## Consegne
(a) Riassumi in due frasi il brano sulla convenientia degli stili.
(b) Ricopia dal brano sulla convenientia degli stili il passo che va da "Concetti Chiave" fino a "umile del poema." compreso.
(c) Nel brano sulla convenientia degli stili, con quale espressione Dante definisce Virgilio?

## Brano citato
----------

Concetti Chiave
- La Convenientia degli stili poetici evidenzia la corrispondenza tra forma e contenuto, come nelle rime Petrose di Dante.
- Dante eleva Beatrice nella Vita Nova, utilizzando un linguaggio sofisticato per riflettere il suo status ultraterreno.
- Virgilio è il poeta più influente nel medioevo, citato da Dante per le sue opere come le Bucoliche, le Georgiche e l'Eneide.
- Nell'Epistola a Cangrande, Dante spiega il titolo di "Comedia" per la sua conclusione non tragica e per il linguaggio umile del poema.
- Il "De vulgari eloquentia" contrasta con l'uso del fiorentino da parte di Dante, dimostrando la versatilità linguistica adatta a diverse situazioni.
Convenientia e Stili Poetici
La parola “Convenientia” letteralmente significa: andare, venire insieme. Quindi la Convenientia degli stili non è altro che la corrispondenza tra gli stili e i contenuti, come nelle rime Petrose di Dante, dove il poeta sottolinea la “spigolezza” della donna, richiamando quindi una corrispondenza tra i contenuti e le forme.
Dante e la Vita Nova?
Come pure nella vita nova, quando Dante eleva Beatrice ad un livello ultraterreno e di conseguenza utilizza un linguaggio più sofisticato.
Virgilio e l'Influenza Medievale
Questo concetto veniva già usato nell’antichità e venne ripreso nel medioevo, infatti il poeta più citato nel medioevo è Virgilio che Dante definisce “grande poeta” per le sue 3 opere: le Bucoliche (dove vi sono presenti temi ambientati nelle campagne), le Georgiche (che è un poema didascalico) e l’Eneide.
Epistola a Cangrande e Comedia
Nell’Epistola a Cangrande, Dante giustifica il titolo di comedia indicando due ordini di ragioni, la prima legata alla conclusione non “tragica” della propria opera, la seconda di tipo linguistico -stilistico dato che il linguaggio del poema viene definito dimesso e umile.

----------

Dati di origine:
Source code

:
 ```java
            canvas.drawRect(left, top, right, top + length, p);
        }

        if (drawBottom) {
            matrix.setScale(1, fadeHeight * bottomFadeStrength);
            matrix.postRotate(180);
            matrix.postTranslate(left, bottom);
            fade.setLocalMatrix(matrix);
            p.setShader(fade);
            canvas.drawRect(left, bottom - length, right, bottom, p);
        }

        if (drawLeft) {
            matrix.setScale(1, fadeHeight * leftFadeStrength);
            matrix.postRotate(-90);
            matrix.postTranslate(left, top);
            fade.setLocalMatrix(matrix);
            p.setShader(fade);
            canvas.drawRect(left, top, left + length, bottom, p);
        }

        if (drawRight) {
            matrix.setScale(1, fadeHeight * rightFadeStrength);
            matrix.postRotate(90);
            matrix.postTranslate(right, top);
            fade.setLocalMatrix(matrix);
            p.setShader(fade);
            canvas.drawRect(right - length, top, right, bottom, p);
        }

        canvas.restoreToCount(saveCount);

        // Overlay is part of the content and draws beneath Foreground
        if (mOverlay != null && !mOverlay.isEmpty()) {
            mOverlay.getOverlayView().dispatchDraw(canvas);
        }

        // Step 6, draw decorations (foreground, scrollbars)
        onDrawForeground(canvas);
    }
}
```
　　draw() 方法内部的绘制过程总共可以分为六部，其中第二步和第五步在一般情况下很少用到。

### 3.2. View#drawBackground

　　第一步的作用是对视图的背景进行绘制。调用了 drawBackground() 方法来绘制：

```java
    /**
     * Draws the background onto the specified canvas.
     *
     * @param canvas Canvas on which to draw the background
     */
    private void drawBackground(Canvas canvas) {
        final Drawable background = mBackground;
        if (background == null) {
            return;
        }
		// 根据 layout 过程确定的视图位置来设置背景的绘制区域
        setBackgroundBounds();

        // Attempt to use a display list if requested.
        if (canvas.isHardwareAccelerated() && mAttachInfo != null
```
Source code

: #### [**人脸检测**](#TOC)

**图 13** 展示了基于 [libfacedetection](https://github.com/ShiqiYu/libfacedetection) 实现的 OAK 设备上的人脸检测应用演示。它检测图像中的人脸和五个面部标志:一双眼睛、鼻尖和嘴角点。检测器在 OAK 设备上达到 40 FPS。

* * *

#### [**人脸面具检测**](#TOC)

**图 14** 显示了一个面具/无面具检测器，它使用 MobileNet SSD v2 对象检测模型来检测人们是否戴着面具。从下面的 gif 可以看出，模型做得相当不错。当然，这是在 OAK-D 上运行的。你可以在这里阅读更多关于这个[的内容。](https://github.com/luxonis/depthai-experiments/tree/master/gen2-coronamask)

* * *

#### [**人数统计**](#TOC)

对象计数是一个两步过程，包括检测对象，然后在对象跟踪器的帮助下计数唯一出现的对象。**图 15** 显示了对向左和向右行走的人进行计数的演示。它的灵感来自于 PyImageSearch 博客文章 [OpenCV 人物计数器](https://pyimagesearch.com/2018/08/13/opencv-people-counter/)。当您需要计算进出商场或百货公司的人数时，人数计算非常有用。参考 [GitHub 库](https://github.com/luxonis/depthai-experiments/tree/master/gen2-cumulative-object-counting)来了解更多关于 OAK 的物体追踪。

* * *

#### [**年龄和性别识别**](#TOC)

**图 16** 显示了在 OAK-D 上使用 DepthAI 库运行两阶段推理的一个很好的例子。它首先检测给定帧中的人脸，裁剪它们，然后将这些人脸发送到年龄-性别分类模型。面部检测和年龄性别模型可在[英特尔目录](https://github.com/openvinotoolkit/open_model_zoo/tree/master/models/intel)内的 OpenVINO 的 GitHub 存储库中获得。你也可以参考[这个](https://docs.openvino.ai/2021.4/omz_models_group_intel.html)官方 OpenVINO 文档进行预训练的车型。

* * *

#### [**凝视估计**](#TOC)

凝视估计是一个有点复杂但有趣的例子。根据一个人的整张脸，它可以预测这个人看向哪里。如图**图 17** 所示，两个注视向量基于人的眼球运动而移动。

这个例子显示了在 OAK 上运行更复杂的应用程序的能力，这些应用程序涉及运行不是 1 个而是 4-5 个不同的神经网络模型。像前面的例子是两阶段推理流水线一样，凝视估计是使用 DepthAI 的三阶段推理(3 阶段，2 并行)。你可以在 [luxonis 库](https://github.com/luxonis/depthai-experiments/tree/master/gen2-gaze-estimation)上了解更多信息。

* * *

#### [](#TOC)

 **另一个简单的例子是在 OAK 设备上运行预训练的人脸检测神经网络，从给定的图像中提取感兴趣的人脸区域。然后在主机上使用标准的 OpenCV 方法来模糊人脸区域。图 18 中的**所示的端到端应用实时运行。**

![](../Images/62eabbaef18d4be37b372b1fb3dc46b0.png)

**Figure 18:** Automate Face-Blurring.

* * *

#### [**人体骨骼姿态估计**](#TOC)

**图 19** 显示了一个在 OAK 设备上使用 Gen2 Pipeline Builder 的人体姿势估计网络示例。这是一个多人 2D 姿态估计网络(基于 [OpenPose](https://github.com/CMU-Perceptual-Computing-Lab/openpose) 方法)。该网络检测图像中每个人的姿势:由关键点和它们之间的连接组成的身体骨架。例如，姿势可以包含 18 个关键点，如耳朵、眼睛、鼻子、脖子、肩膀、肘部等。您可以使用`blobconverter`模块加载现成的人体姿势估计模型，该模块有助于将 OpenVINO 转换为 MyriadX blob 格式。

----------

## Risposte alle consegne
(a) La convenientia degli stili è la corrispondenza tra stili e contenuti, come nelle rime Petrose e nella Vita Nova, dove Dante usa un linguaggio più sofisticato perché eleva Beatrice a un livello ultraterreno. Virgilio fu il poeta più citato nel medioevo, e nell'Epistola a Cangrande Dante giustifica il titolo di Comedia con la conclusione non tragica dell'opera e con il linguaggio dimesso e umile del poema.

(b)
Concetti Chiave
- La Convenientia degli stili poetici evidenzia la corrispondenza tra forma e contenuto, come nelle rime Petrose di Dante.
- Dante eleva Beatrice nella Vita Nova, utilizzando un linguaggio sofisticato per riflettere il suo status ultraterreno.
- Virgilio è il poeta più influente nel medioevo, citato da Dante per le sue opere come le Bucoliche, le Georgiche e l'Eneide.
- Nell'Epistola a Cangrande, Dante spiega il titolo di "Comedia" per la sua conclusione non tragica e per il linguaggio umile del poema.

(c) Lo definisce “grande poeta”.